Lesson in How to Answer a Question

Christine Lagarde said earlier today that she was “confident” Greece would make tomorrow’s payment to the IMF.

Also today, when Alexis Tsipras was asked by reporters whether the installment would be made, the Greek prime minister replied: “Don’t worry about that.”

That was not a “yes” he simply said “don’t worry about that“, a technical non-answer.

Athens to Delay Payment

Yet moments ago, the Financial Times reported Greece to Delay IMF Repayment as Tsipras Faces Backlash.

Greece has notified the International Monetary Fund that it will not make a scheduled €300m loan repayment on Friday after opposition to a bailout compromise with creditors erupted inside the governing party.

Following a rarely used procedure permitted under IMF rules, the Greek government intends to bundle all the payments it owes in June totalling €1.5bn and transfer it at the end of the month.

“This move is almost unprecedented and based on Tsipras’s comments yesterday unexpected,” said Mujtaba Rahman, head of European analysis at the Eurasia Group risk consultancy. “It unnecessarily raises the stakes and will further undermine the goodwill of Greece’s creditors.”

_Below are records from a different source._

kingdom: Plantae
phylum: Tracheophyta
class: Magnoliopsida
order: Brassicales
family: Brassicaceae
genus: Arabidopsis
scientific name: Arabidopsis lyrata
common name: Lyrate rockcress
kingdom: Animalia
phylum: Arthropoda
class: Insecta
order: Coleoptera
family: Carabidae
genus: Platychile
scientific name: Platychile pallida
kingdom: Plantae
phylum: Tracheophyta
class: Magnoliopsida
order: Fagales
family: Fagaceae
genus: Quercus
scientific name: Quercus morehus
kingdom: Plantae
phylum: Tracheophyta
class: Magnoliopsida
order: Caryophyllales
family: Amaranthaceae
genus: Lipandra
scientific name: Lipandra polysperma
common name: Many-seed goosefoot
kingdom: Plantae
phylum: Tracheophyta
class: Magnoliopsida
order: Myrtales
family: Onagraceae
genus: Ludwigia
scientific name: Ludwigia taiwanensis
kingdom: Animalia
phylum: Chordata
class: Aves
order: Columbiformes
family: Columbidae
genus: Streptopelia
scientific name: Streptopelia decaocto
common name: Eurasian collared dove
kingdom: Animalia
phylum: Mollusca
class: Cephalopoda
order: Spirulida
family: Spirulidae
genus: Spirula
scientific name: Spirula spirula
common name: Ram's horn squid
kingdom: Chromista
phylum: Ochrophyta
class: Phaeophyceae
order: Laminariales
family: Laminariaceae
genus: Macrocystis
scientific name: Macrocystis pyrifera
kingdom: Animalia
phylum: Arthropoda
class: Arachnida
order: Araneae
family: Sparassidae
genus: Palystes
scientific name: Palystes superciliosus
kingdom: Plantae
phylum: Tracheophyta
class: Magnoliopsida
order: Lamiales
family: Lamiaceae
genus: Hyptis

Ever since an emergency summit meeting of EU leaders hosted Monday in Berlin by Angela Merkel, the German chancellor, eurozone officials have been concerned that many of the terms in a compromise plan hammered out by Greece’s warring creditors would be unacceptable to Syriza.

Some eurozone officials believe Mr Tsipras will be forced to move to elections if he accepts creditors terms, which includes demands that Athens make public-sector pension cuts of 1 per cent annually starting next year. The pension measures, demanded by the IMF but resisted by the European Commission, were one of Athens’ most important “red lines” in negotiations.

In a sign of how fraught the political situation had become for Mr Tsipras, he was forced to put off an expected second round of talks in Brussels with Mr Juncker to address his parliament on Friday night.

Tsipras Cave-In

In spite of all rants by Alexis Tsipras about dignity and unreasonable demands, it now appears the Greek prime minister is willing to extend Greek servitude to the despised Troika.

In the wake of the reported cave-in, Greek Left Vents Fury at Creditors.

Leftists in Prime Minister Alexis Tsipras’ party vented fury on Thursday at terms proposed by Greece’s creditors for a last-ditch deal to stave off bankruptcy and European officials acknowledged that large gaps remain to be bridged.

Tsipras emerged from late-night talks with senior EU officials in Brussels saying a deal with international lenders was “within sight” and that Athens would make a crucial payment due to the International Monetary Fund on Friday.

But he rejected pension cuts and a tax rise on electricity that he said European and IMF creditors were demanding along with other conditions to win the release frozen loans and avert a default that could hit euro zone and world markets.

The lenders were demanding that Greece reduce spending on pensions by 1 percentage point of gross domestic product and raise a further 1 percent or 1.8 billion euros ($2 billion) by increasing value-added tax on products ranging from drugs to electricity, the sources told Reuters.

Dijsselbloem said the meeting that ended after midnight had narrowed down the remaining issues but differences were “still quite large” and Athens was expected to present alternatives to some of the lenders’ proposals within days.

An EU source said Tsipras could return to Brussels for further talks as soon as late Friday night, possibly along with top IMF and ECB officials.

A Greek official said Tsipras would brief parliament on the state of the negotiations in Athens at 1500 GMT on Friday.

In one concession, the lenders were offering to unlock 10.9 billion euros in unused bank bailout funds that would enable Greece to cover its financial needs through July and August – more than the 7.2 billion euros left in the expiring bailout.

Key to the Deal

Assuming there is a deal, the last paragraph likely explains why. Unlocking €10.9 billion is actually a very huge concession by the creditors.

Of course, all it really does is give Greece enough money to pay them back. Add it to Greece’s debt burden that it will need to pay back.

Even so, Greece will still need a third bailout package of at least €50 billion (See Third Greek Bailout? Another €53.8 Billion Needed?)

Greece already has an unsustainable overall debt load of €323 billion. But hey, let’s go deeper in servitude to the tune of another €50-60 billion.

I really did not think it would play out with a third bailout, and it still might not.

A fresh deal means more debt servitude coupled with economic depression and higher taxes.

If such a deal is worked out, misery and despair in Greece still is not high enough. It will get there eventually, even if now is not the time. What can’t be paid back, won’t. The only question is timing.

Will Tsipras Survive?

Questions still abound. Will Tsipras call a vote of confidence? If So, will he survive the vote?

Pin the Blame

Is it possible this is nothing but a negotiating tactic by Tsipras hoping Syriza will turn down the deal, taking blame off him personally.

And should it play out that way, it’s likely that was his “pin the blame” game all along.